'''
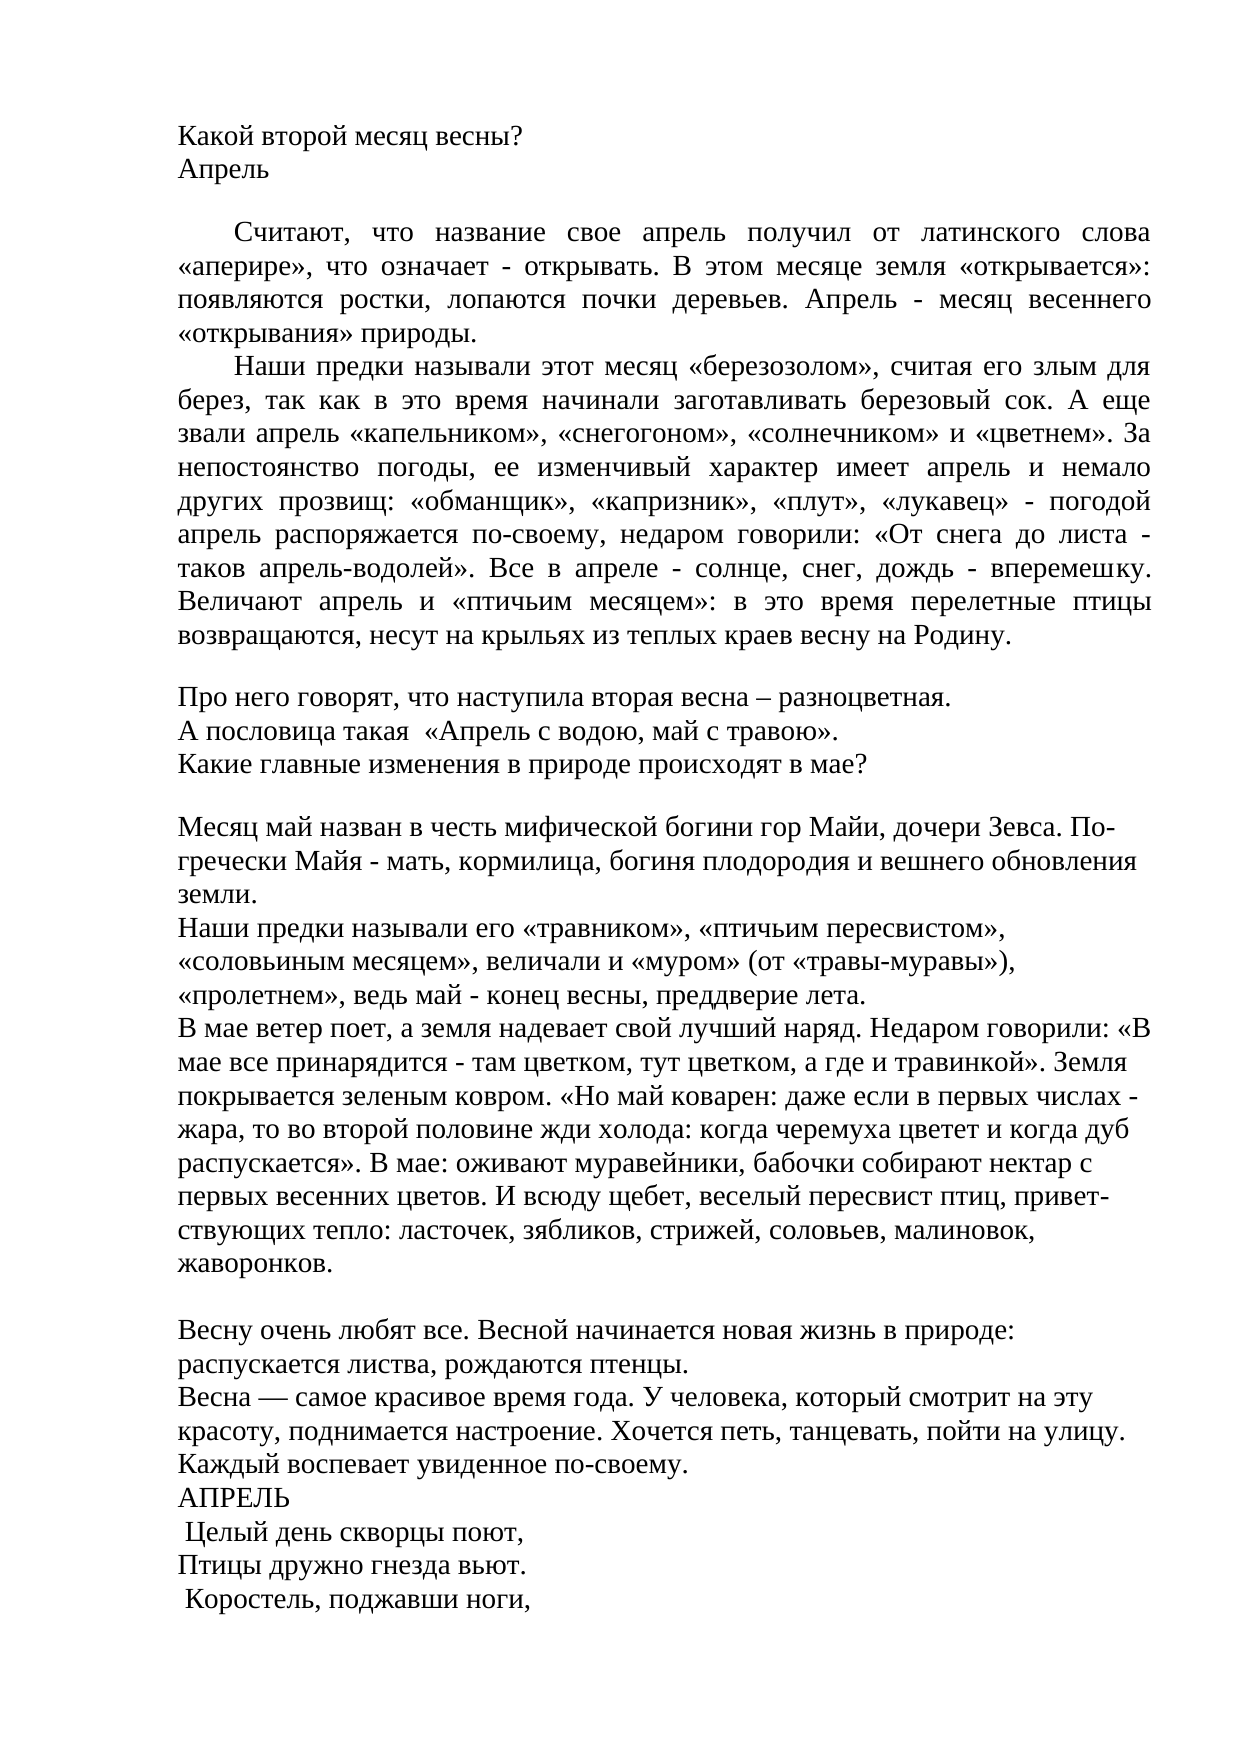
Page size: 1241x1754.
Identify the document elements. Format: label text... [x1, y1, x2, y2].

text Весна — самое красивое время года. У человека, который смотрит на эту красоту, поднимается настроение. Хочется петь, танцевать, пойти на улицу. Каждый воспевает увиденное по-своему. [177, 1379, 1152, 1480]
text Считают, что название свое апрель получил от латинского слова «аперире», что означает - открывать. В этом месяце земля «открывается»: появляются ростки, лопаются почки деревьев. Апрель - месяц весеннего «открывания» природы. [177, 214, 1152, 348]
text Наши предки называли его «травником», «птичьим пересвистом», «соловьиным месяцем», величали и «муром» (от «травы-муравы»), «пролетнем», ведь май - конец весны, преддверие лета. [177, 910, 1152, 1011]
text Какой второй месяц весны? [177, 118, 1152, 152]
text Птицы дружно гнезда вьют. [177, 1547, 1152, 1581]
text Весну очень любят все. Весной начинается новая жизнь в природе: распускается листва, рождаются птенцы. [177, 1312, 1152, 1379]
text В мае ветер поет, а земля надевает свой лучший наряд. Недаром говорили: «В мае все принарядится - там цветком, тут цветком, а где и травинкой». Земля покрывается зеленым ковром. «Но май коварен: даже если в первых числах - жара, то во второй половине жди холода: когда черемуха цветет и когда дуб распускается». В мае: оживают муравейники, бабочки собирают нектар с первых весенних цветов. И всюду щебет, веселый пересвист птиц, приветствующих тепло: ласточек, зябликов, стрижей, соловьев, малиновок, жаворонков. [177, 1011, 1152, 1279]
text Целый день скворцы поют, [177, 1514, 1152, 1547]
text Месяц май назван в честь мифической богини гор Майи, дочери Зевса. По-гречески Майя - мать, кормилица, богиня плодородия и вешнего обновления земли. [177, 809, 1152, 910]
text А пословица такая «Апрель с водою, май с травою». [177, 713, 1152, 747]
text Про него говорят, что наступила вторая весна – разноцветная. [177, 679, 1152, 713]
text АПРЕЛЬ [177, 1480, 1152, 1514]
text Наши предки называли этот месяц «березозолом», считая его злым для берез, так как в это время начинали заготавливать березовый сок. А еще звали апрель «капельником», «снегогоном», «солнечником» и «цветнем». За непостоянство погоды, ее изменчивый характер имеет апрель и немало других прозвищ: «обманщик», «капризник», «плут», «лукавец» - погодой апрель распоряжается по-своему, недаром говорили: «От снега до листа - таков апрель-водолей». Все в апреле - солнце, снег, дождь - вперемешку. Величают апрель и «птичьим месяцем»: в это время перелетные птицы возвращаются, несут на крыльях из теплых краев весну на Родину. [177, 348, 1152, 650]
text Какие главные изменения в природе происходят в мае? [177, 747, 1152, 780]
text Апрель [177, 152, 1152, 185]
text Коростель, поджавши ноги, [177, 1581, 1152, 1614]
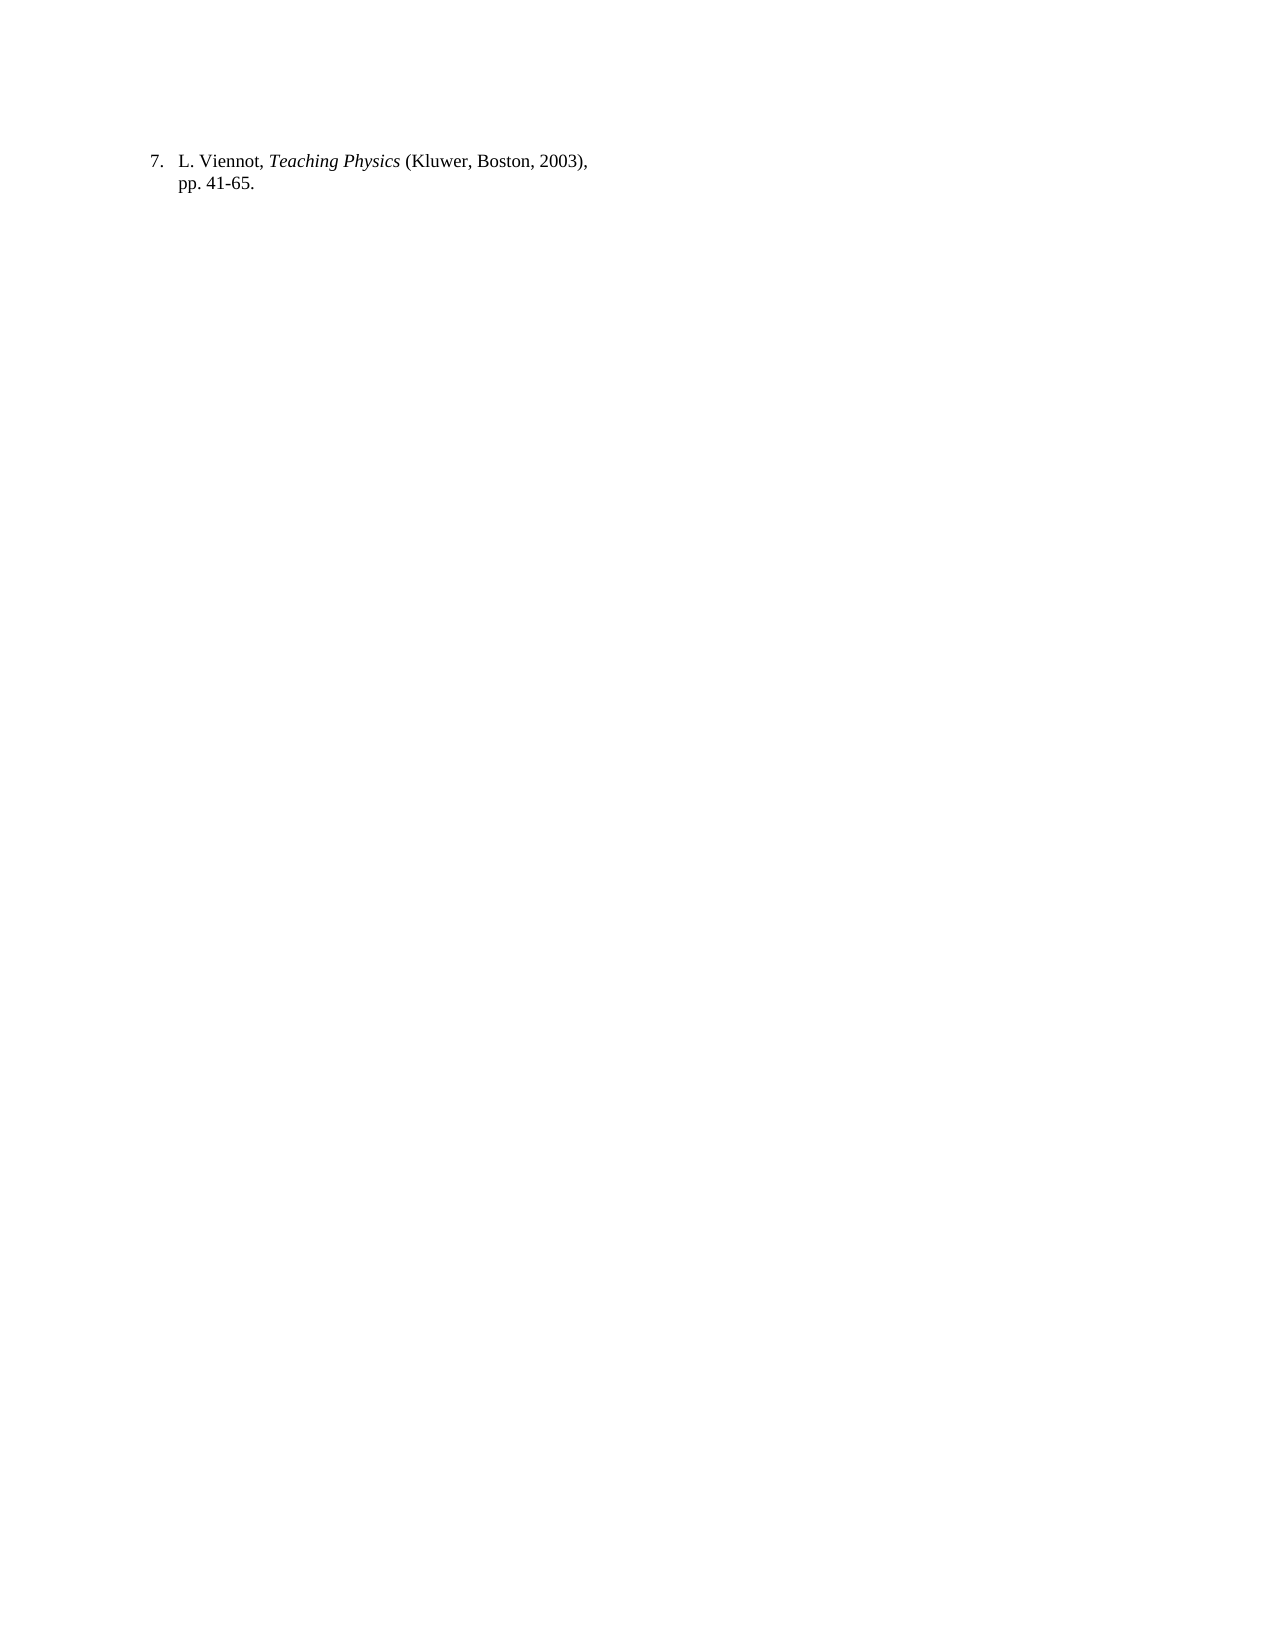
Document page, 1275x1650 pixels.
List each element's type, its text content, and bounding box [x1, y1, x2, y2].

list L. Viennot, Teaching Physics (Kluwer, Boston, 2003), pp. 41-65. [150, 150, 613, 193]
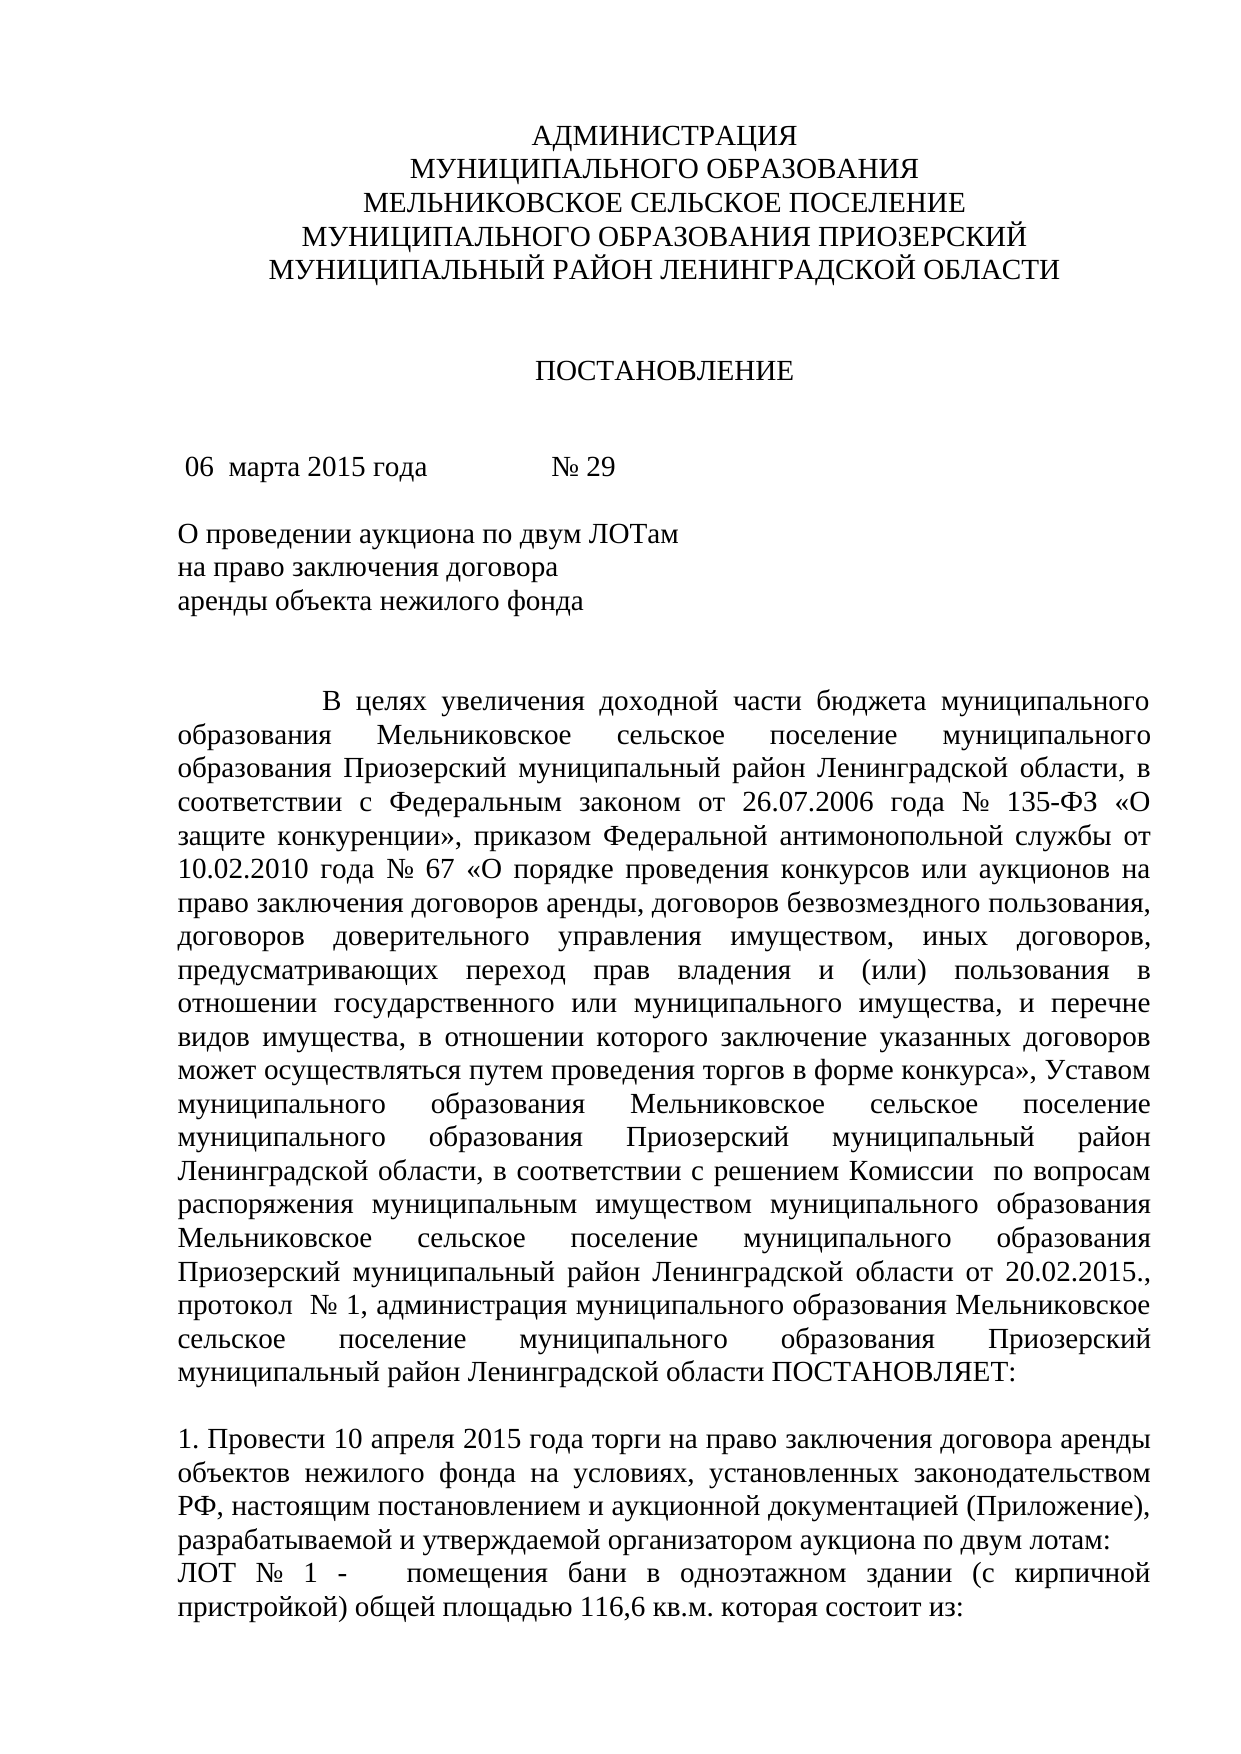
'''
Assignment :: Reprint all the data above verbatim, excluding pictures.

Expected answer ::
Page size: 1241x1754.
Identify the document elements. Format: label text... [x1, y1, x2, y2].

text Весна — самое красивое время года. У человека, который смотрит на эту красоту, поднимается настроение. Хочется петь, танцевать, пойти на улицу. Каждый воспевает увиденное по-своему. [177, 1379, 1152, 1480]
text Считают, что название свое апрель получил от латинского слова «аперире», что означает - открывать. В этом месяце земля «открывается»: появляются ростки, лопаются почки деревьев. Апрель - месяц весеннего «открывания» природы. [177, 214, 1152, 348]
text Наши предки называли его «травником», «птичьим пересвистом», «соловьиным месяцем», величали и «муром» (от «травы-муравы»), «пролетнем», ведь май - конец весны, преддверие лета. [177, 910, 1152, 1011]
text Какой второй месяц весны? [177, 118, 1152, 152]
text Птицы дружно гнезда вьют. [177, 1547, 1152, 1581]
text Весну очень любят все. Весной начинается новая жизнь в природе: распускается листва, рождаются птенцы. [177, 1312, 1152, 1379]
text В мае ветер поет, а земля надевает свой лучший наряд. Недаром говорили: «В мае все принарядится - там цветком, тут цветком, а где и травинкой». Земля покрывается зеленым ковром. «Но май коварен: даже если в первых числах - жара, то во второй половине жди холода: когда черемуха цветет и когда дуб распускается». В мае: оживают муравейники, бабочки собирают нектар с первых весенних цветов. И всюду щебет, веселый пересвист птиц, приветствующих тепло: ласточек, зябликов, стрижей, соловьев, малиновок, жаворонков. [177, 1011, 1152, 1279]
text Целый день скворцы поют, [177, 1514, 1152, 1547]
text Месяц май назван в честь мифической богини гор Майи, дочери Зевса. По-гречески Майя - мать, кормилица, богиня плодородия и вешнего обновления земли. [177, 809, 1152, 910]
text А пословица такая «Апрель с водою, май с травою». [177, 713, 1152, 747]
text Про него говорят, что наступила вторая весна – разноцветная. [177, 679, 1152, 713]
text АПРЕЛЬ [177, 1480, 1152, 1514]
text Наши предки называли этот месяц «березозолом», считая его злым для берез, так как в это время начинали заготавливать березовый сок. А еще звали апрель «капельником», «снегогоном», «солнечником» и «цветнем». За непостоянство погоды, ее изменчивый характер имеет апрель и немало других прозвищ: «обманщик», «капризник», «плут», «лукавец» - погодой апрель распоряжается по-своему, недаром говорили: «От снега до листа - таков апрель-водолей». Все в апреле - солнце, снег, дождь - вперемешку. Величают апрель и «птичьим месяцем»: в это время перелетные птицы возвращаются, несут на крыльях из теплых краев весну на Родину. [177, 348, 1152, 650]
text Какие главные изменения в природе происходят в мае? [177, 747, 1152, 780]
text Апрель [177, 152, 1152, 185]
text Коростель, поджавши ноги, [177, 1581, 1152, 1614]
Document page, 1275x1650 pixels.
List each element's type, its text content, and bounding box [x1, y1, x2, y2].

list L. Viennot, Teaching Physics (Kluwer, Boston, 2003), pp. 41-65. [150, 150, 613, 193]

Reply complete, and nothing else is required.